▸ **TO BE DONE**:
(a) Retype the passage about a father's songs word for word, starting with "I grew up on" and going on through "lie down below.".
(b) In the passage about a father's songs, where did the father sing the song about a ship that encounters a mermaid?

▸ **PASSAGE PROVIDED**:
— begin —

I grew up on the song "Charlie on the M.T.A.." (Anyone unfamiliar with the song? It's about a guy who gets stuck on the subway for eternity because they want to charge him an "exit fare" to get off.) It was one of the songs my father loved to sing for his kids. One of the many songs.

I remember so much of my father's music.

He sang something that, whoa, apparently was originally a Child Ballad. (I had no idea it had such a distinguished pedigree!) It's about a ship that encounters a mermaid, and my father used to sing it when we were out on his little sailboat. I don't remember the verses from his singing, but he sang the chorus this way:

And the ocean waves do roll, do roll
And the stormy wind doth blow, doth blow
And we poor sailors go running to the top
While the landlubbers lie down below, below, below
While the landlubbers lie down below.


He sang the deeply mysterious song "Green Grow the Rushes-O." I spent hours trying to figure out what it meant, and am pleased to find that others have apparently found that "the lyrics of the song are in many places extremely obscure, and present an unusual mixture of Christian catechesis, astronomical mnemonics, and what may very well be pagan cosmology."

But mostly he sang goofy songs from his college years. He liked Norman Levy's intricately rhymed "Thais," and a similar retelling of "Bluebeard" which I am astonished to discover is more than a hundred years old.

— end —

▸ **EXTRACTED MATERIAL**:
— begin —

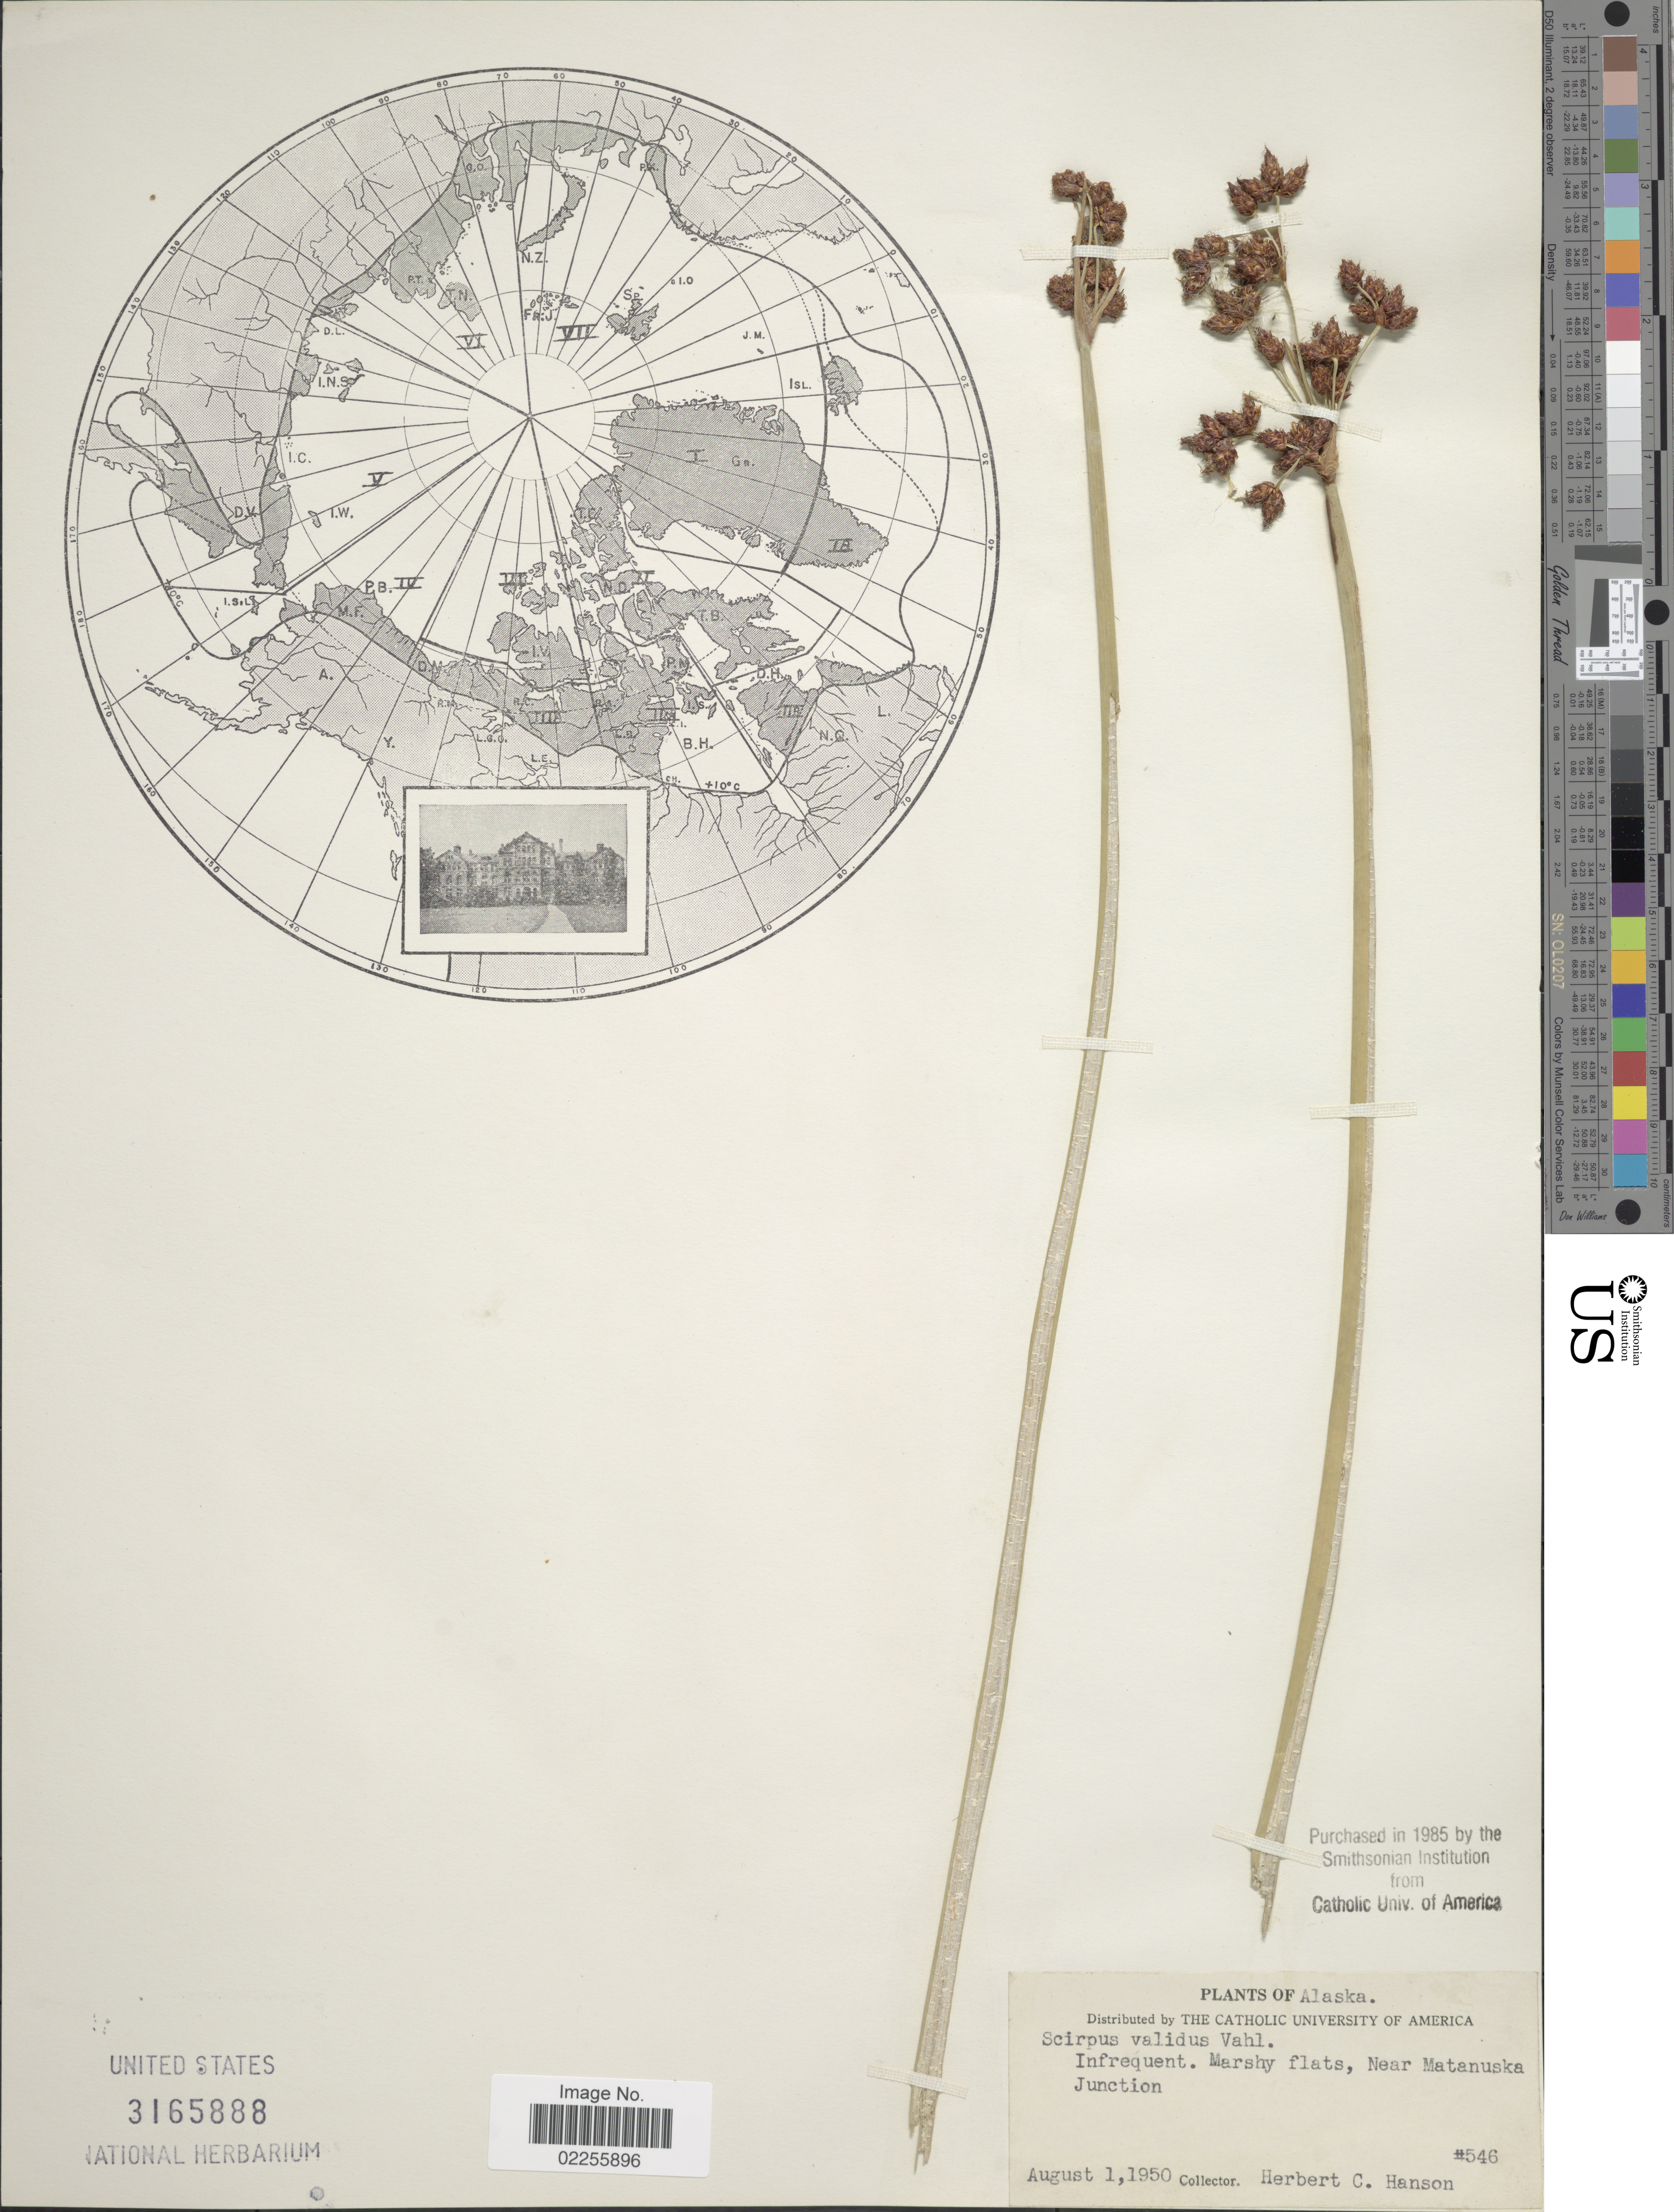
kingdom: Plantae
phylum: Tracheophyta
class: Liliopsida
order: Poales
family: Cyperaceae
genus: Schoenoplectus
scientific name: Schoenoplectus tabernaemontani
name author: (C.C. Gmel.) Palla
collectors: H. Hanson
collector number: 546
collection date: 1950-08-01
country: United States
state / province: Alaska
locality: Infrequent, marshy flats, near Matanuska Junction.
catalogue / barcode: US 3165888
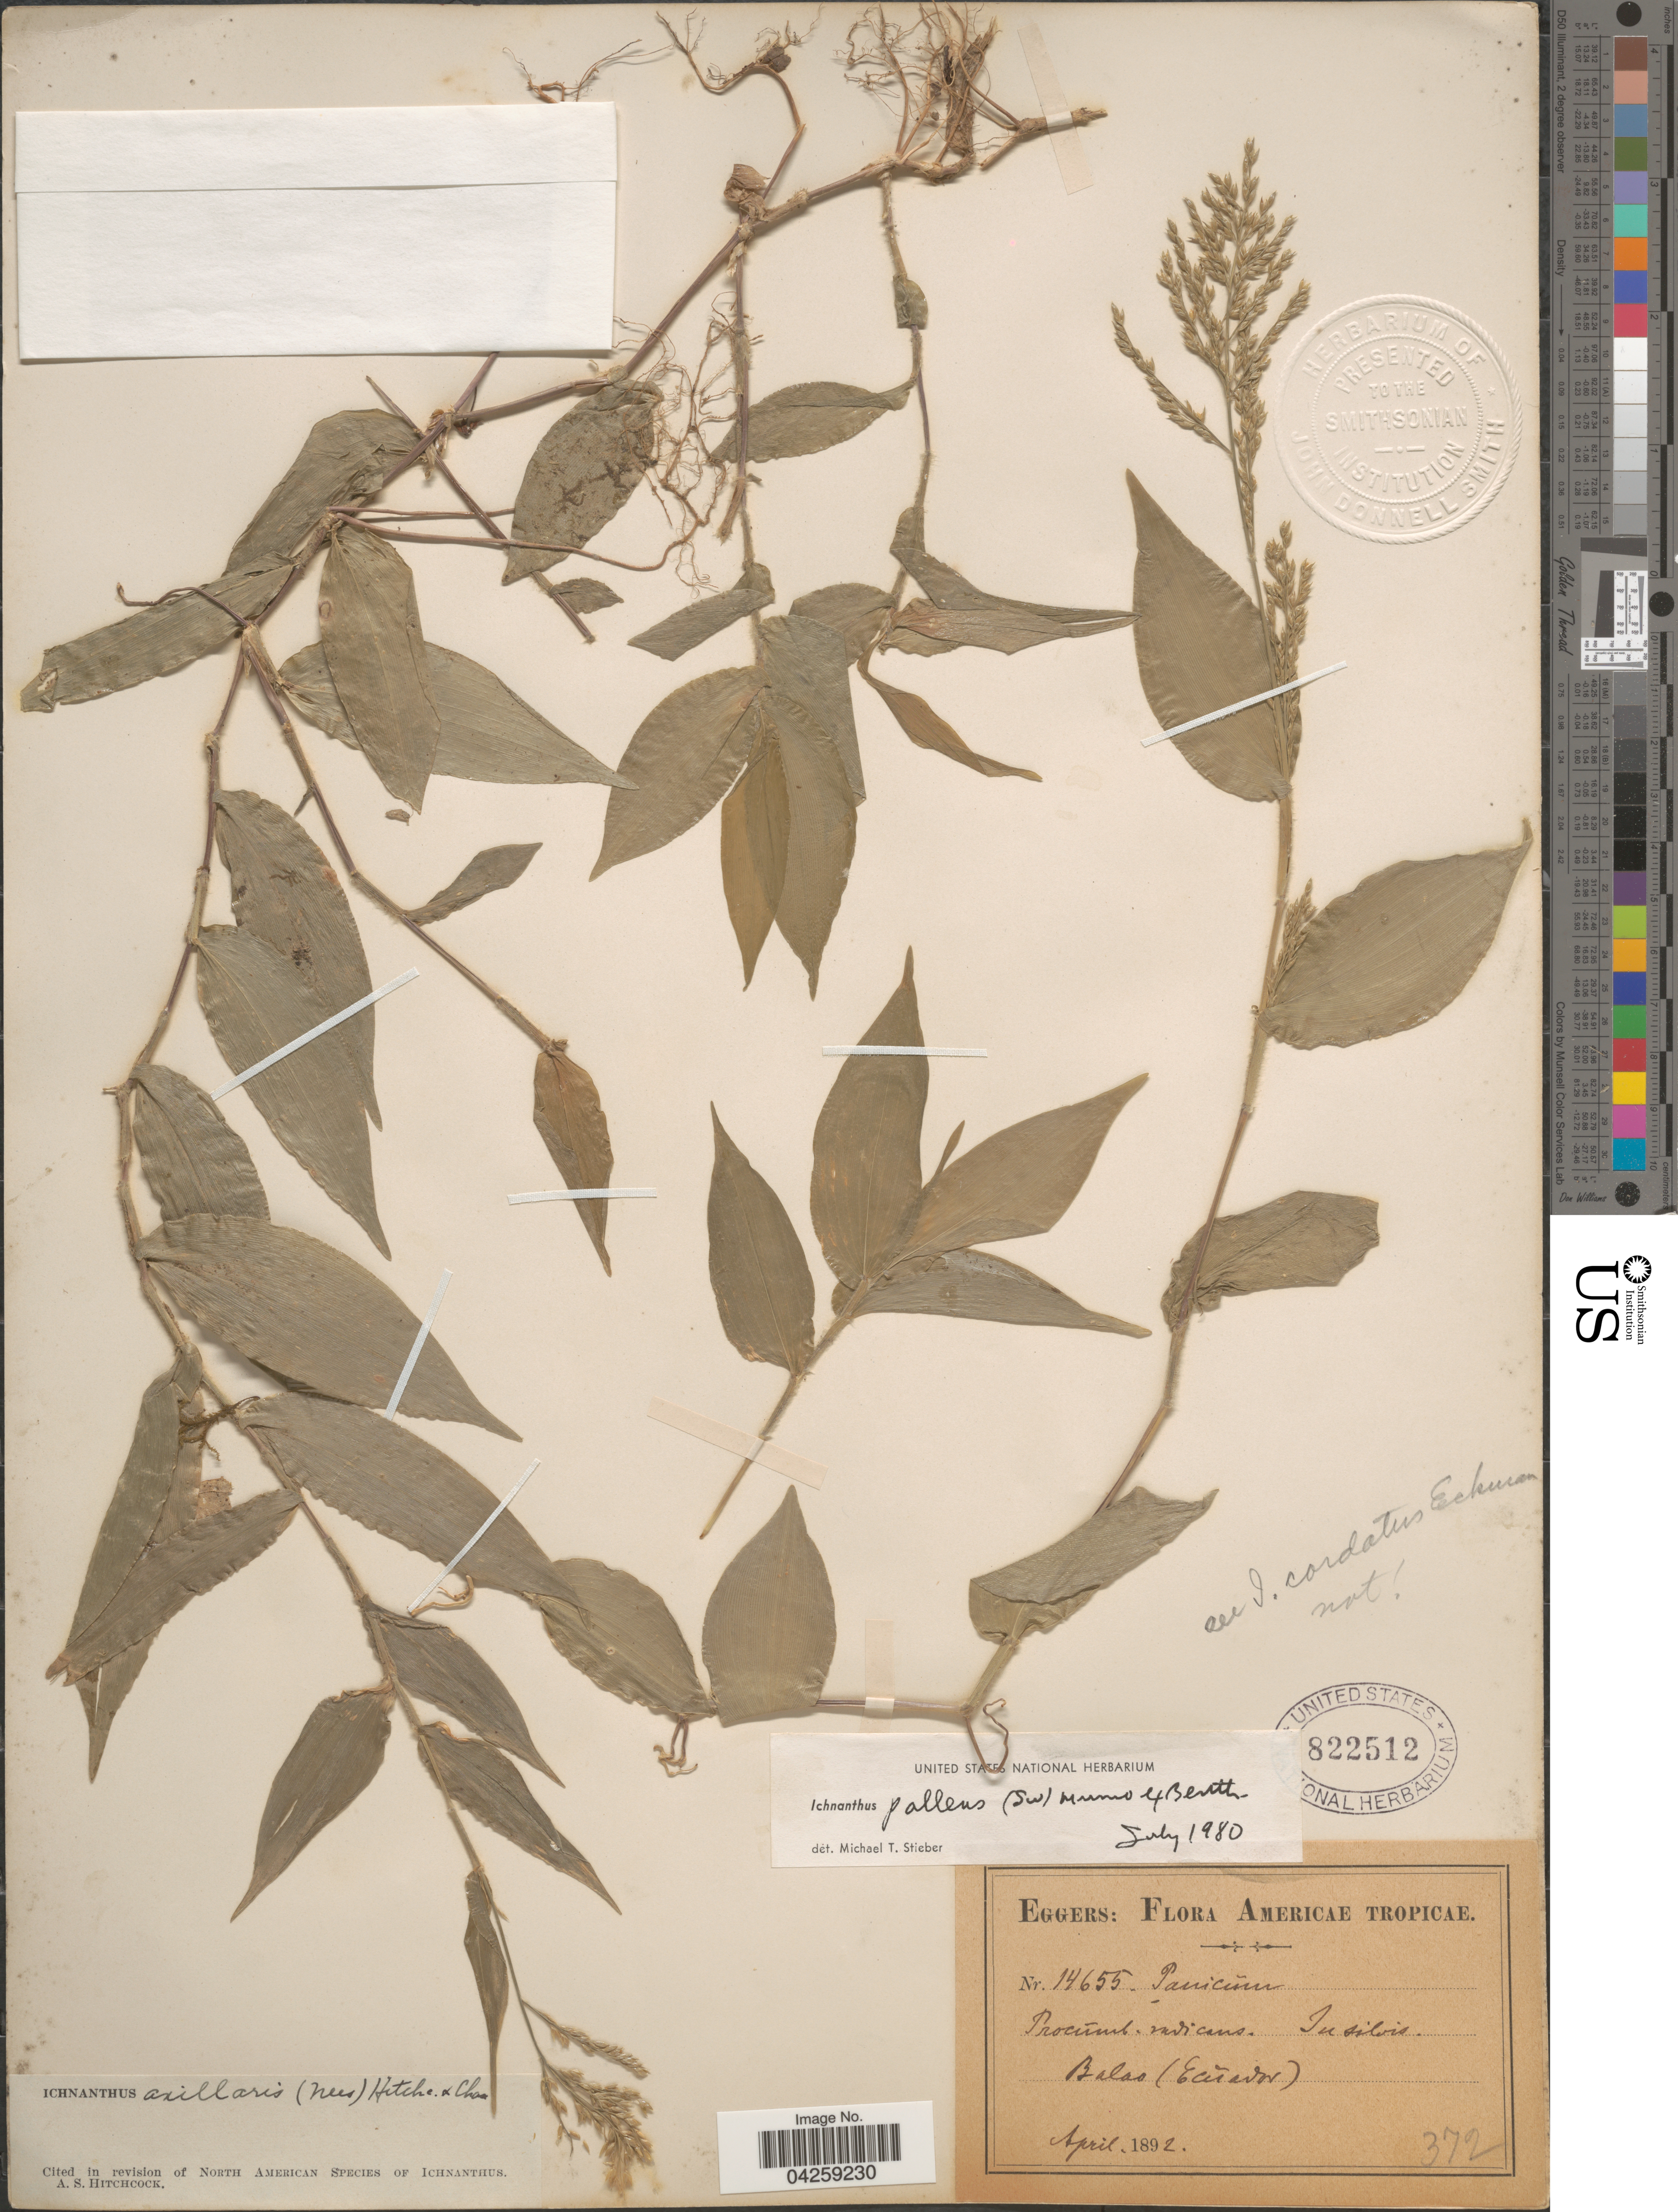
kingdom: Plantae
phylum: Tracheophyta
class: Liliopsida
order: Poales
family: Poaceae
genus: Ichnanthus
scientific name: Ichnanthus pallens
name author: (Sw.) Munro ex Benth.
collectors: -. Eggers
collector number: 14655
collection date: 1892-04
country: Ecuador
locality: Americae Tropicae. In silvis. Balao.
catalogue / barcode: US 822512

— end —

▸ **RESULTS FOR EACH TASK**:
(a)
I grew up on the song "Charlie on the M.T.A.." (Anyone unfamiliar with the song? It's about a guy who gets stuck on the subway for eternity because they want to charge him an "exit fare" to get off.) It was one of the songs my father loved to sing for his kids. One of the many songs.

I remember so much of my father's music.

He sang something that, whoa, apparently was originally a Child Ballad. (I had no idea it had such a distinguished pedigree!) It's about a ship that encounters a mermaid, and my father used to sing it when we were out on his little sailboat. I don't remember the verses from his singing, but he sang the chorus this way:

And the ocean waves do roll, do roll
And the stormy wind doth blow, doth blow
And we poor sailors go running to the top
While the landlubbers lie down below, below, below
While the landlubbers lie down below.

(b) He sang it when the family was out on his little sailboat.